* **Teks Latihan**:
+===+
Tergolong qashr ta’yin adalah apabila mukatab bimbang dan tidak mampu menentukan keyakinannya.
Contoh:
a)      Tidak ada sungai yang menyegarkan mesir selain Nil.
b)      Pemberi rizki hanyalah Allah.
c)      Tidak ada orang yang dermawan kecuali Ali.
d)     Hasan hanyalah seorang pemberani.
Bila kita perhatikan dua contoh pertama ( (a), (b) ) kita dapat menyimpulkan bahwa qashrnya termasuk qashr shifat ala maushuf. Bila kita perhatikan lebih jauh, maka kita akan melihat bahwa shifat yang menjadi maqshur pada kedua contoh tersebut tidak dapat terpisah dari maushufnya secara mutlak. Kesegaran tanah mesir pada contoh pertama adalah sifat yang tidak dapat lepas dari fungsi sungai Nil dan bukan fungsi sungai yang lain. Pada contoh kedua, Rizeki tidak lepas dari kemurahan Allah dan bukan kemurahan selain Allah. Qashr pada kedua contoh pertama diatas disebut sebagai Qashr hakiki. Dan demikian pula dengan contoh-contoh qashr yang lain yang mana maqshurnya hanya tertentu (khusus) bagi maqshur alaih menurut hakikat dan kenyataannya.
+===+
Data Tersimpan
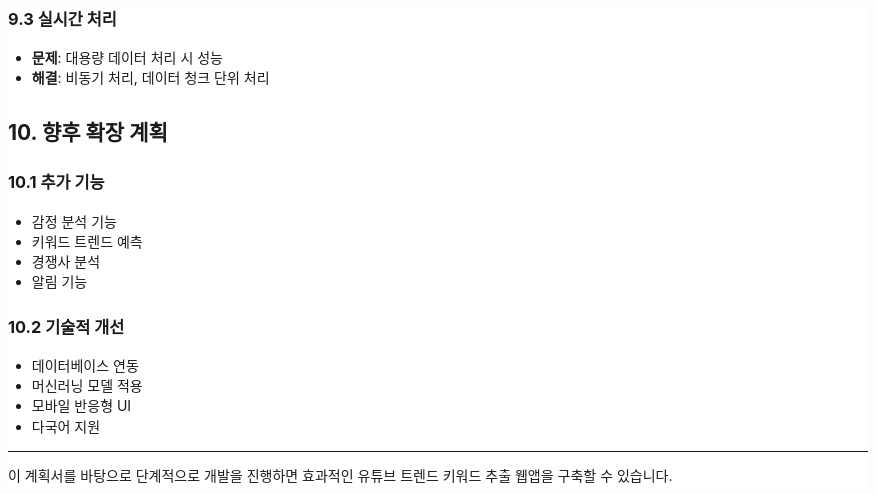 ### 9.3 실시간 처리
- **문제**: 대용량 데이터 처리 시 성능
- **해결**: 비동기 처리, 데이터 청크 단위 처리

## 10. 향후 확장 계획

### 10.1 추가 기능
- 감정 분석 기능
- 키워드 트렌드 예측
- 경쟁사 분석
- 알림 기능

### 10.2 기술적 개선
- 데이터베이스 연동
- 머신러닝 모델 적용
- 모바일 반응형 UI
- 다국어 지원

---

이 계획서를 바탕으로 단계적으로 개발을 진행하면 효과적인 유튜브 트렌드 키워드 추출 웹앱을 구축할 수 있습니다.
+===+
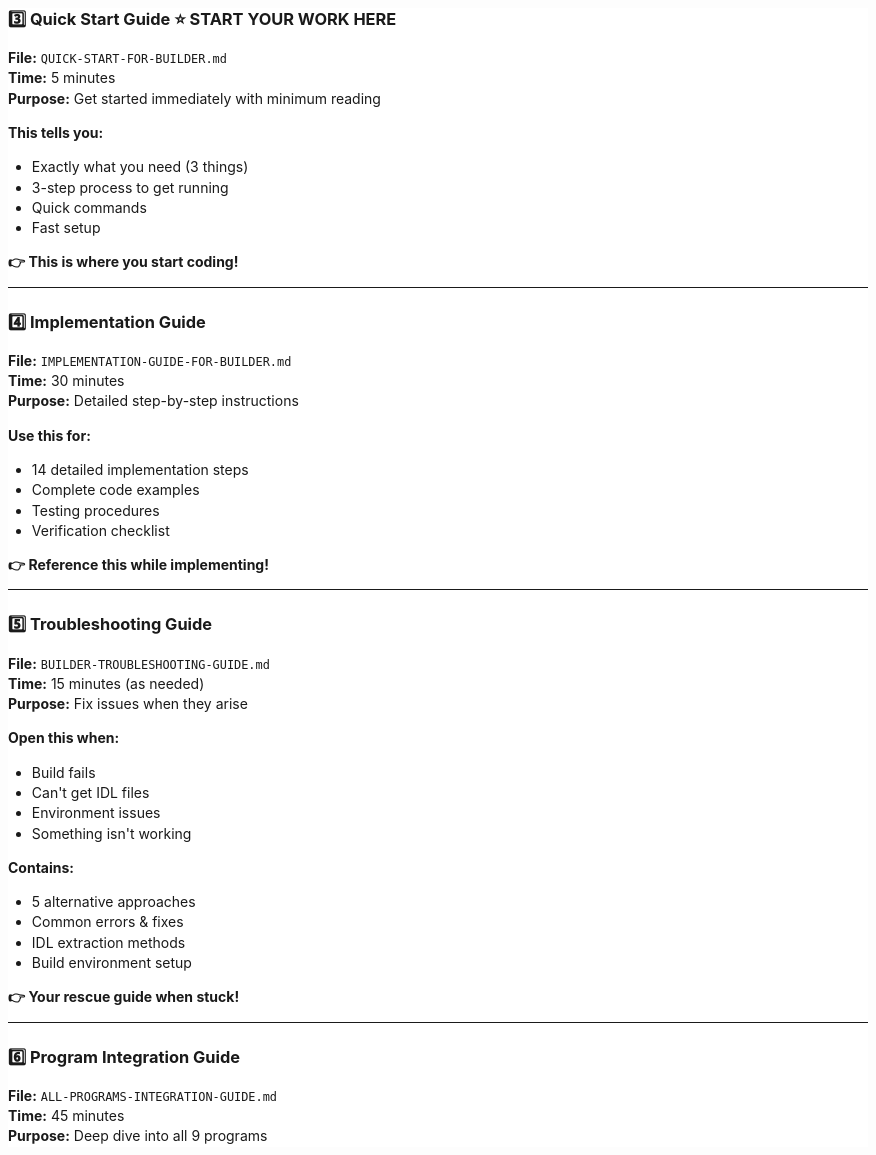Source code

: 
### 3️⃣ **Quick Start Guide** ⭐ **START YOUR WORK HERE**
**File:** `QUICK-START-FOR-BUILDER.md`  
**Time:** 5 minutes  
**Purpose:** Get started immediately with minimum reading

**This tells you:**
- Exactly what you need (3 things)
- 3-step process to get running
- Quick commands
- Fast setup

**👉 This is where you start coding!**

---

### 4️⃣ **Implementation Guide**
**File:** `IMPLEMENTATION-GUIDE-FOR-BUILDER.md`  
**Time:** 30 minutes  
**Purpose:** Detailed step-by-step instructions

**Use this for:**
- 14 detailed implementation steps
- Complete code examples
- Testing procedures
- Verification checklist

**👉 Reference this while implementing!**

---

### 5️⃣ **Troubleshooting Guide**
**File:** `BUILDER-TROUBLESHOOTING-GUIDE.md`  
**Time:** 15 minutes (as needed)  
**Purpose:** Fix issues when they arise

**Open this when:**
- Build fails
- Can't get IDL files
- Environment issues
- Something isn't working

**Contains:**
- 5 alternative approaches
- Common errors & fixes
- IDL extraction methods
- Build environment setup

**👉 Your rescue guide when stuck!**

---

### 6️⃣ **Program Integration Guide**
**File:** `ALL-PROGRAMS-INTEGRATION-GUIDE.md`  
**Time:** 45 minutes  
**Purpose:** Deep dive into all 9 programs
+===+
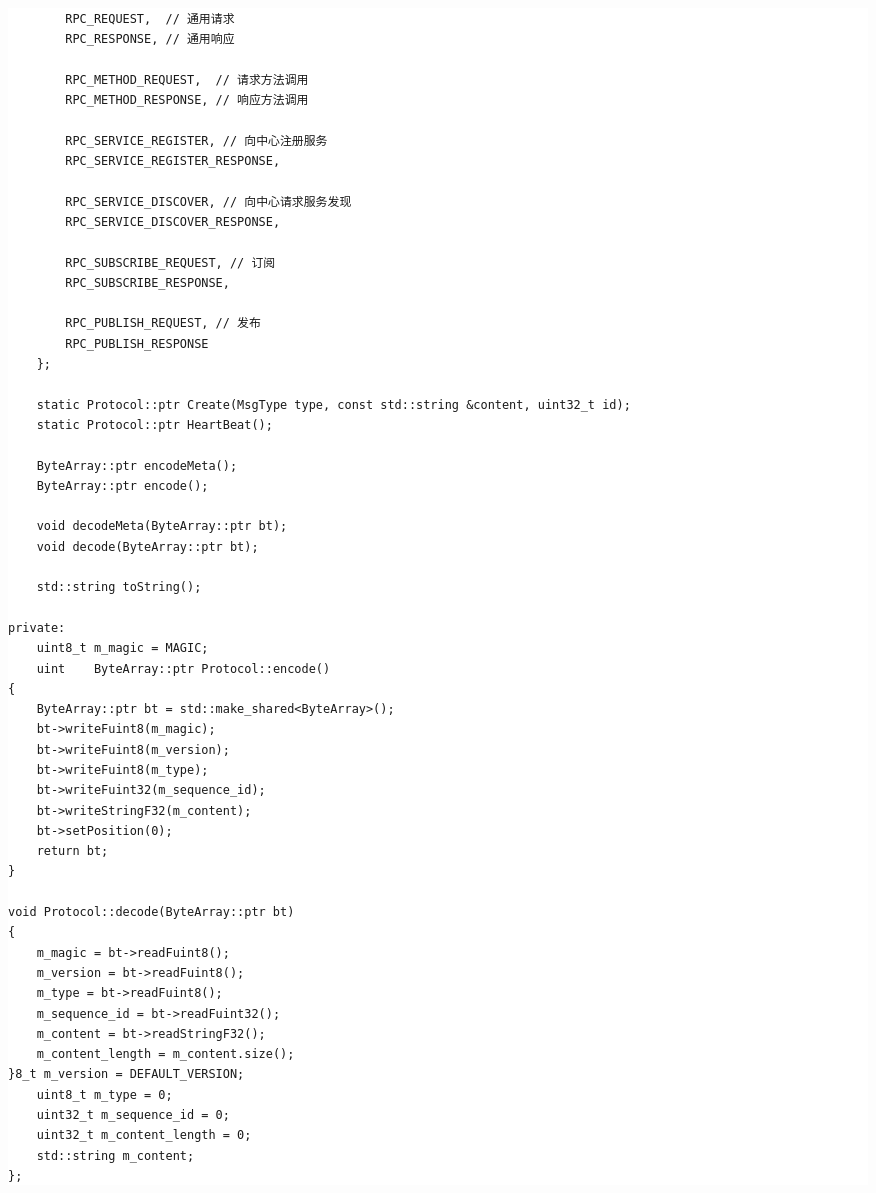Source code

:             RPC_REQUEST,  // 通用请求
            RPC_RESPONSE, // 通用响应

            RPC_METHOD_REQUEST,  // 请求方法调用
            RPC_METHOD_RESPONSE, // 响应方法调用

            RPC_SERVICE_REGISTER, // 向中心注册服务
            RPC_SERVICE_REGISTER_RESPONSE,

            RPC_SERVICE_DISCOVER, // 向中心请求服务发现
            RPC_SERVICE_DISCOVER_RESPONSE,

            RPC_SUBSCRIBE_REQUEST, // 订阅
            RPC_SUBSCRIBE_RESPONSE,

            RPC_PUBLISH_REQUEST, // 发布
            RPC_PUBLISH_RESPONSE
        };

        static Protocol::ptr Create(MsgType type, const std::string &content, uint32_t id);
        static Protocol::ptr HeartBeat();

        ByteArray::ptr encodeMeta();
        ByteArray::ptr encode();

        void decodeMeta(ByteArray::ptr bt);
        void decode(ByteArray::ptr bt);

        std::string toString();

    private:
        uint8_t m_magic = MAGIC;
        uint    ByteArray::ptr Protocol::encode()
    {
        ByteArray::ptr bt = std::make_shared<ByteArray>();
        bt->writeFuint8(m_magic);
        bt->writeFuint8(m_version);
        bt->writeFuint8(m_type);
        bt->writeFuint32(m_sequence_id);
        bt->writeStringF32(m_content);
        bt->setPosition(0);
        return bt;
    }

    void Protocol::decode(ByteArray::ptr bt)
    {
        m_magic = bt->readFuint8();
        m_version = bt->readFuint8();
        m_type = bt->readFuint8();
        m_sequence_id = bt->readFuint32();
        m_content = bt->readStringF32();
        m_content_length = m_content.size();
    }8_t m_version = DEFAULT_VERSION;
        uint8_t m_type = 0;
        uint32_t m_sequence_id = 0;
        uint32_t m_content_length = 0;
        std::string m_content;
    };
+===+
* **Kerjakan Tugas Berikut**:
A. Buatlah ringkasan teks tentang qashr dalam dua kalimat.
B. Suntinglah bagian teks tentang qashr yang dimulai dengan kata-kata "b)      Pemberi rizki" dan berakhir dengan "hakikat dan kenyataannya.", lalu tuliskan kembali bagian itu dengan mengganti "pemberani" menjadi "cendekiawan".

* **Hasil Latihan**:
A. Teks tentang qashr menyajikan empat contoh dan menjelaskan bahwa qashr pada dua contoh pertama termasuk qashr shifat ala maushuf, dengan sifat yang menjadi maqshur tidak dapat terpisah dari maushufnya secara mutlak. Qashr pada kedua contoh itu disebut qashr hakiki, demikian pula qashr lain yang maqshurnya hanya tertentu bagi maqshur alaih menurut hakikat dan kenyataannya.

B.
b)      Pemberi rizki hanyalah Allah.
c)      Tidak ada orang yang dermawan kecuali Ali.
d)     Hasan hanyalah seorang cendekiawan.
Bila kita perhatikan dua contoh pertama ( (a), (b) ) kita dapat menyimpulkan bahwa qashrnya termasuk qashr shifat ala maushuf. Bila kita perhatikan lebih jauh, maka kita akan melihat bahwa shifat yang menjadi maqshur pada kedua contoh tersebut tidak dapat terpisah dari maushufnya secara mutlak. Kesegaran tanah mesir pada contoh pertama adalah sifat yang tidak dapat lepas dari fungsi sungai Nil dan bukan fungsi sungai yang lain. Pada contoh kedua, Rizeki tidak lepas dari kemurahan Allah dan bukan kemurahan selain Allah. Qashr pada kedua contoh pertama diatas disebut sebagai Qashr hakiki. Dan demikian pula dengan contoh-contoh qashr yang lain yang mana maqshurnya hanya tertentu (khusus) bagi maqshur alaih menurut hakikat dan kenyataannya.